Exercise data.

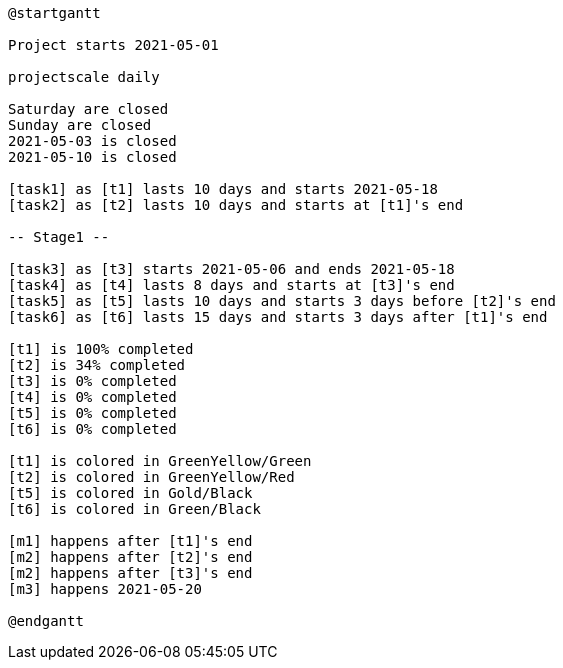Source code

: [plantuml, format=svg]
----
@startgantt

Project starts 2021-05-01

projectscale daily

Saturday are closed
Sunday are closed
2021-05-03 is closed
2021-05-10 is closed

[task1] as [t1] lasts 10 days and starts 2021-05-18
[task2] as [t2] lasts 10 days and starts at [t1]'s end

-- Stage1 --

[task3] as [t3] starts 2021-05-06 and ends 2021-05-18 
[task4] as [t4] lasts 8 days and starts at [t3]'s end
[task5] as [t5] lasts 10 days and starts 3 days before [t2]'s end
[task6] as [t6] lasts 15 days and starts 3 days after [t1]'s end

[t1] is 100% completed
[t2] is 34% completed
[t3] is 0% completed
[t4] is 0% completed
[t5] is 0% completed
[t6] is 0% completed

[t1] is colored in GreenYellow/Green
[t2] is colored in GreenYellow/Red
[t5] is colored in Gold/Black
[t6] is colored in Green/Black

[m1] happens after [t1]'s end
[m2] happens after [t2]'s end
[m2] happens after [t3]'s end
[m3] happens 2021-05-20

@endgantt
----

Exercise prompt. From the listing, extract all text exactly as given and drop any picture.

Completed task.
Source code

: [plantuml, format=svg]
----
@startgantt

Project starts 2021-05-01

projectscale daily

Saturday are closed
Sunday are closed
2021-05-03 is closed
2021-05-10 is closed

[task1] as [t1] lasts 10 days and starts 2021-05-18
[task2] as [t2] lasts 10 days and starts at [t1]'s end

-- Stage1 --

[task3] as [t3] starts 2021-05-06 and ends 2021-05-18 
[task4] as [t4] lasts 8 days and starts at [t3]'s end
[task5] as [t5] lasts 10 days and starts 3 days before [t2]'s end
[task6] as [t6] lasts 15 days and starts 3 days after [t1]'s end

[t1] is 100% completed
[t2] is 34% completed
[t3] is 0% completed
[t4] is 0% completed
[t5] is 0% completed
[t6] is 0% completed

[t1] is colored in GreenYellow/Green
[t2] is colored in GreenYellow/Red
[t5] is colored in Gold/Black
[t6] is colored in Green/Black

[m1] happens after [t1]'s end
[m2] happens after [t2]'s end
[m2] happens after [t3]'s end
[m3] happens 2021-05-20

@endgantt
----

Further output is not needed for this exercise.